-- Job --
Identify and copy every line in the records below that contains the string "returns".

Data extracted from a collection:
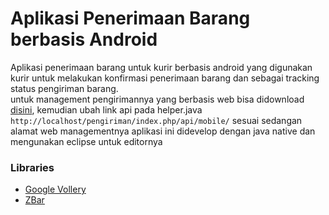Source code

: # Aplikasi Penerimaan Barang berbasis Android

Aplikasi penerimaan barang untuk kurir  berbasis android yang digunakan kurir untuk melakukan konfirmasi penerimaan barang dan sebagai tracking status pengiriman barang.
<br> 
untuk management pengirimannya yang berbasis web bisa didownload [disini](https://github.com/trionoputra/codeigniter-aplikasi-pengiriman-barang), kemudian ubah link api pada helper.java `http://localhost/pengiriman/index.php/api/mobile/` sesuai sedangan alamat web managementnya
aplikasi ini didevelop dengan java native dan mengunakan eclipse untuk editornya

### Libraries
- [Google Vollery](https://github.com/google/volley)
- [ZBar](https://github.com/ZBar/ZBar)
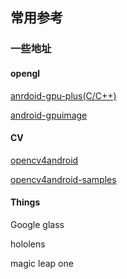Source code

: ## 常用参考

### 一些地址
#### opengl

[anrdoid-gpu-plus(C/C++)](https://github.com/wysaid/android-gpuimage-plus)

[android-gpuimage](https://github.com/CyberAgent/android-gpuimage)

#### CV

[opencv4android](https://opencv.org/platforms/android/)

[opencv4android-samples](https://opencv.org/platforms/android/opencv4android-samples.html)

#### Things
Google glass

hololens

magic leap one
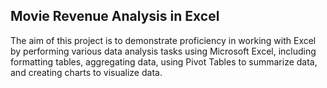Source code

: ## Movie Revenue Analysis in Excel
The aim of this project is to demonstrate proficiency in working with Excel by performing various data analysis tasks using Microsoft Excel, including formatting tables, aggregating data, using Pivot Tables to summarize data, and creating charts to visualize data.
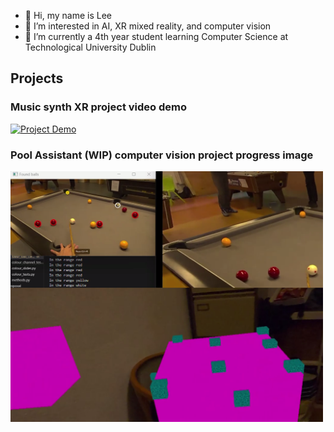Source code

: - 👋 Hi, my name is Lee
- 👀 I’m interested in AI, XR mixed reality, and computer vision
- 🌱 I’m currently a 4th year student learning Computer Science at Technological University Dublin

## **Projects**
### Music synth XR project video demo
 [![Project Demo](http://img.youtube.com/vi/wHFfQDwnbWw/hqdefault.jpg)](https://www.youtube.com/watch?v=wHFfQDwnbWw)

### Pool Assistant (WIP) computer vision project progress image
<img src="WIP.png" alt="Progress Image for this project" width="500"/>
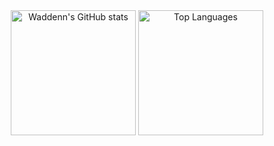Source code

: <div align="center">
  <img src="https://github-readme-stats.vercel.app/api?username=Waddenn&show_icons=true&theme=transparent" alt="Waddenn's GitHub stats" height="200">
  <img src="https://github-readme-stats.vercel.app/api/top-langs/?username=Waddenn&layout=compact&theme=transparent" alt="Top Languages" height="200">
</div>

* * *

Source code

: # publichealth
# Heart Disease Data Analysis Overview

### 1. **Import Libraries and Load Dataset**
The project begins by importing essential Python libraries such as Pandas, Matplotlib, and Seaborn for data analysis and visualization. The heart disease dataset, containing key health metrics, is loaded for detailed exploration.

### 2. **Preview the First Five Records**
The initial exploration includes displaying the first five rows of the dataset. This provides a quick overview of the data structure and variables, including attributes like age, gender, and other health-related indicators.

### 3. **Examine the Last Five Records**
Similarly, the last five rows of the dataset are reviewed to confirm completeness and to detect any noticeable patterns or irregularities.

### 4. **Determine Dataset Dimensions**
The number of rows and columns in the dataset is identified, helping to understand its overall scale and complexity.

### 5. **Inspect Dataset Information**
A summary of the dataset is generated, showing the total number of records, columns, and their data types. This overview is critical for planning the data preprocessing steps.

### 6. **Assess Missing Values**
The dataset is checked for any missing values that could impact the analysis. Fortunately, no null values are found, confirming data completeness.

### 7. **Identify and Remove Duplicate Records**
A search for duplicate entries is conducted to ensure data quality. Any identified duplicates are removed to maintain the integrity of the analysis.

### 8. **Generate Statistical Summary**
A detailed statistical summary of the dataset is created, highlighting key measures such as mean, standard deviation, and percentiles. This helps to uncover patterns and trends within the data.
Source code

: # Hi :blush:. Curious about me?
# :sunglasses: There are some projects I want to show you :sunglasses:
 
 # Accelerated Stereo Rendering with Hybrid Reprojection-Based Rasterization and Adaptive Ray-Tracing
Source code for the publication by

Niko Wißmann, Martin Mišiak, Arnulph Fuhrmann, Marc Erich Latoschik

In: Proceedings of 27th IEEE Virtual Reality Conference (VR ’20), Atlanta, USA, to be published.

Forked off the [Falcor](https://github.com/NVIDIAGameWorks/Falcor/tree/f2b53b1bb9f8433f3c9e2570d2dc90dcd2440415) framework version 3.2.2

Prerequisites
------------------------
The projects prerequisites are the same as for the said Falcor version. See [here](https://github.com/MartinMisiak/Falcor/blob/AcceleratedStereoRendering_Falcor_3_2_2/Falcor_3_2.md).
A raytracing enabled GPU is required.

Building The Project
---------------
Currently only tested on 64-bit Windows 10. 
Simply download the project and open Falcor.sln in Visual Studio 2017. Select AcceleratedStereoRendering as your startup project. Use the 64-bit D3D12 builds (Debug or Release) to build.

--

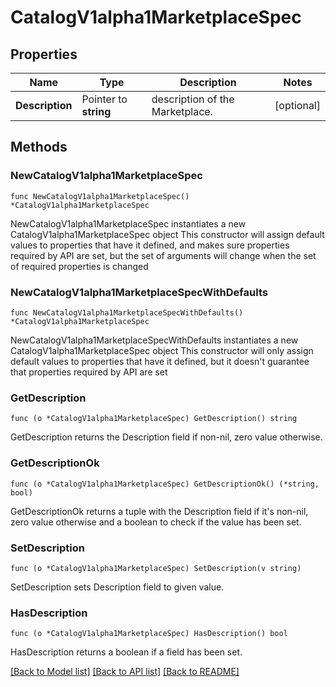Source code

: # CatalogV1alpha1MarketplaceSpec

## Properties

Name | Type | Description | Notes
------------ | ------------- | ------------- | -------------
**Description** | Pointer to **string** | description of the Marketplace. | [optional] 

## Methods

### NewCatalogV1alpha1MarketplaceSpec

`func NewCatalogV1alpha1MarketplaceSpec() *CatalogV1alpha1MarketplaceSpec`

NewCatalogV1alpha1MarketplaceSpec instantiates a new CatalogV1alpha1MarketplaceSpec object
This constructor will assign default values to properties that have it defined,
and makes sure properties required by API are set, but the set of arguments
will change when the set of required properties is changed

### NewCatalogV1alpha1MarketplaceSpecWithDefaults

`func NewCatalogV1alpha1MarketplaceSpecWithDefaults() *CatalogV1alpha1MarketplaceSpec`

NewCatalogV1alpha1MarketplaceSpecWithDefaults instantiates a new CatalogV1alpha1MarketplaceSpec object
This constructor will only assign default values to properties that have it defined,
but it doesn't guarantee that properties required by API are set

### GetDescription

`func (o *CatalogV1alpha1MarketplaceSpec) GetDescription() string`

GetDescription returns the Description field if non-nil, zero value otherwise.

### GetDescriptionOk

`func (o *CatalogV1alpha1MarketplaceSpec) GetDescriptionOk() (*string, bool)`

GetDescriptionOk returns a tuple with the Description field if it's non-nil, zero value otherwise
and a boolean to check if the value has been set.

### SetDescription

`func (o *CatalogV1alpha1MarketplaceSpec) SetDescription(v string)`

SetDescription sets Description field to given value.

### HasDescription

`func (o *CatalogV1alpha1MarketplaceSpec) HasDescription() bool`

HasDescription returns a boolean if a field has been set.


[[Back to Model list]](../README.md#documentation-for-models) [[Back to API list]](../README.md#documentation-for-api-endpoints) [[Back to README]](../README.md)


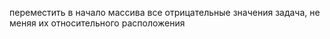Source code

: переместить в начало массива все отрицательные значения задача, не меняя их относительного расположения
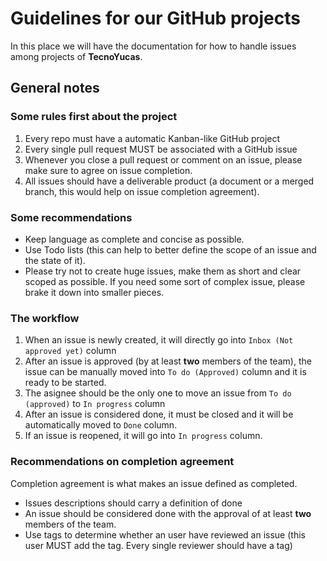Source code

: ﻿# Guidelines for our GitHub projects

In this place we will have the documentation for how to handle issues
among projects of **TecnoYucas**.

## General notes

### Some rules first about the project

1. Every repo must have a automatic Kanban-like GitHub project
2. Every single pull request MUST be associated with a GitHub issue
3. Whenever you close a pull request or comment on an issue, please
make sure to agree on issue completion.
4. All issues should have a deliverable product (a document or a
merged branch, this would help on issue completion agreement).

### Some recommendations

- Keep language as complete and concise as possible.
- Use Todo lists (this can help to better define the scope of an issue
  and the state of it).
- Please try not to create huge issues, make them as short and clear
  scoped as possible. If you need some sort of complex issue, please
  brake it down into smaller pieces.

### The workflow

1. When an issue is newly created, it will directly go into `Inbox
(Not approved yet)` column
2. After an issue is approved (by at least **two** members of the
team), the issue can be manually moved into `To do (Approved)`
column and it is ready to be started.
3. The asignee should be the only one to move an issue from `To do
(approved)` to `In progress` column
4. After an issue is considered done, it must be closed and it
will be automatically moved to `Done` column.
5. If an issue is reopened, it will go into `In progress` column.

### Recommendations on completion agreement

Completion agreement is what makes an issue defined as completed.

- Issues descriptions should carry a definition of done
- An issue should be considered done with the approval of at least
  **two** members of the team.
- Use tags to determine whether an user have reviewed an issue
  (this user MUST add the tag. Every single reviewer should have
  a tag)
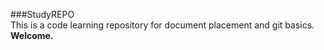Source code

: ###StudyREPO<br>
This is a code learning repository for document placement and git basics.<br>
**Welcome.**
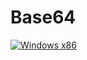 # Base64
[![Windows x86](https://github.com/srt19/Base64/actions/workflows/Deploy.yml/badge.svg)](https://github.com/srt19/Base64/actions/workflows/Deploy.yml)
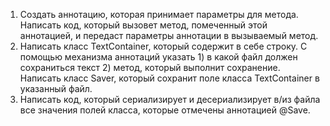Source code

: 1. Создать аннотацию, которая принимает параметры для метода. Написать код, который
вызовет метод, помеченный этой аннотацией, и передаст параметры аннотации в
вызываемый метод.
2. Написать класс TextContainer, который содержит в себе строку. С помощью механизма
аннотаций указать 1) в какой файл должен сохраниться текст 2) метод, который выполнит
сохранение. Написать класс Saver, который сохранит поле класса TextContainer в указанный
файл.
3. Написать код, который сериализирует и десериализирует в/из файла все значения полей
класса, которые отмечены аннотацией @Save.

-- Solution --
GetDescription returns the Description field if non-nil, zero value otherwise.
GetDescriptionOk returns a tuple with the Description field if it's non-nil, zero value otherwise
HasDescription returns a boolean if a field has been set.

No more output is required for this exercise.